--- Start of TEXT ---
What to do with z coordinates. "3d" is to construct 3D geometries. "split" is to create a separate 2D geometry for each z-plane so geometric operations are fully supported but some data wrangling is required to perform 3D analyses. When the z coordinates are not integers, 3D geometries will always be constructed since there are no z-planes to speak of. This argument does not apply when 'spatialCoordsNames' has length 2.

flip

Logical, whether to flip the geometry to match image. Here the y coordinates are simply set to -y, so the original bounding box is not preserved. This is consistent with readVizgen and readXenium.

file_out

Name of file to save the geometry or raster to disk. Especially when the geometries are so large that it's unwieldy to load everything into memory. If this file (or directory for multiple files) already exists, then the existing file(s) will be read, skipping the processing. When writing the file, extensions supplied are ignored and extensions are determined based on 'dest'.
--- End of TEXT ---
--- Start of EXTRACTED INFORMATION ---
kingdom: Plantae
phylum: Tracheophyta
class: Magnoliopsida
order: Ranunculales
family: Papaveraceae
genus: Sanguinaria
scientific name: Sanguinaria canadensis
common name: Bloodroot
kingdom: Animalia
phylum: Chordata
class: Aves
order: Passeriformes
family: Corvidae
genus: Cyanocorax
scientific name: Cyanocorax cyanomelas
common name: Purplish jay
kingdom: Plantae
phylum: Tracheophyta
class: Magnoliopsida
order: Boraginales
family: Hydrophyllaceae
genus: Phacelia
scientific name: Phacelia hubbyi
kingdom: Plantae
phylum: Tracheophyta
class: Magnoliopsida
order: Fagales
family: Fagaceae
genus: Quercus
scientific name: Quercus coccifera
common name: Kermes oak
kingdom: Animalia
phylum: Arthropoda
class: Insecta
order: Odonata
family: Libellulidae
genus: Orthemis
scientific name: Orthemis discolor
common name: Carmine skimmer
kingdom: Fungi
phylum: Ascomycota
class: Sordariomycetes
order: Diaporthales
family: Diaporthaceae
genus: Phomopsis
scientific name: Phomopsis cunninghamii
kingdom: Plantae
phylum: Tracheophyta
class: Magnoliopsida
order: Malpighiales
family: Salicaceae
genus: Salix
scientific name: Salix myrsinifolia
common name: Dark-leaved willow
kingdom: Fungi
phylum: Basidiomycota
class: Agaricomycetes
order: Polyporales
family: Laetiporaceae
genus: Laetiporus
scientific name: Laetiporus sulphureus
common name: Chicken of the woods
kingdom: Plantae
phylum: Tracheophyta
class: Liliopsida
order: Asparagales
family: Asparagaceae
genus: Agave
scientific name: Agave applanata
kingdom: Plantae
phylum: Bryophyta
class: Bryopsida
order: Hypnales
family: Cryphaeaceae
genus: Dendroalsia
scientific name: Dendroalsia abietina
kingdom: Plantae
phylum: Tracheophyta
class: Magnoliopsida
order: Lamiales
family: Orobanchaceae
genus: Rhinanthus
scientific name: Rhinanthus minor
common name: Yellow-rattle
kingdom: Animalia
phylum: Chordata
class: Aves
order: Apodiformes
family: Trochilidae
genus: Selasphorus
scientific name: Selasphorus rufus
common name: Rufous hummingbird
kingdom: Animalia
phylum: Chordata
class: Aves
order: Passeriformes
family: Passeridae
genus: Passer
--- End of EXTRACTED INFORMATION ---
* _EXERCISES_
**A.** Duplicate the argument descriptions in full, word for word.
**B.** Format the records as a two-column CSV with the headers "rank" and "name", taking only the part that opens with the line containing "family: Diaporthaceae" and closes at the end of the records. Write one row for each line, put each field in double quotes, and turn any line breaks into spaces.

* _RESULTS BY TASK_
**A.**
What to do with z coordinates. "3d" is to construct 3D geometries. "split" is to create a separate 2D geometry for each z-plane so geometric operations are fully supported but some data wrangling is required to perform 3D analyses. When the z coordinates are not integers, 3D geometries will always be constructed since there are no z-planes to speak of. This argument does not apply when 'spatialCoordsNames' has length 2.

flip

Logical, whether to flip the geometry to match image. Here the y coordinates are simply set to -y, so the original bounding box is not preserved. This is consistent with readVizgen and readXenium.

file_out

Name of file to save the geometry or raster to disk. Especially when the geometries are so large that it's unwieldy to load everything into memory. If this file (or directory for multiple files) already exists, then the existing file(s) will be read, skipping the processing. When writing the file, extensions supplied are ignored and extensions are determined based on 'dest'.

**B.**
rank,name
"family:","Diaporthaceae"
"genus:","Phomopsis"
"scientific name:","Phomopsis cunninghamii"
"kingdom:","Plantae"
"phylum:","Tracheophyta"
"class:","Magnoliopsida"
"order:","Malpighiales"
"family:","Salicaceae"
"genus:","Salix"
"scientific name:","Salix myrsinifolia"
"common name:","Dark-leaved willow"
"kingdom:","Fungi"
"phylum:","Basidiomycota"
"class:","Agaricomycetes"
"order:","Polyporales"
"family:","Laetiporaceae"
"genus:","Laetiporus"
"scientific name:","Laetiporus sulphureus"
"common name:","Chicken of the woods"
"kingdom:","Plantae"
"phylum:","Tracheophyta"
"class:","Liliopsida"
"order:","Asparagales"
"family:","Asparagaceae"
"genus:","Agave"
"scientific name:","Agave applanata"
"kingdom:","Plantae"
"phylum:","Bryophyta"
"class:","Bryopsida"
"order:","Hypnales"
"family:","Cryphaeaceae"
"genus:","Dendroalsia"
"scientific name:","Dendroalsia abietina"
"kingdom:","Plantae"
"phylum:","Tracheophyta"
"class:","Magnoliopsida"
"order:","Lamiales"
"family:","Orobanchaceae"
"genus:","Rhinanthus"
"scientific name:","Rhinanthus minor"
"common name:","Yellow-rattle"
"kingdom:","Animalia"
"phylum:","Chordata"
"class:","Aves"
"order:","Apodiformes"
"family:","Trochilidae"
"genus:","Selasphorus"
"scientific name:","Selasphorus rufus"
"common name:","Rufous hummingbird"
"kingdom:","Animalia"
"phylum:","Chordata"
"class:","Aves"
"order:","Passeriformes"
"family:","Passeridae"
"genus:","Passer"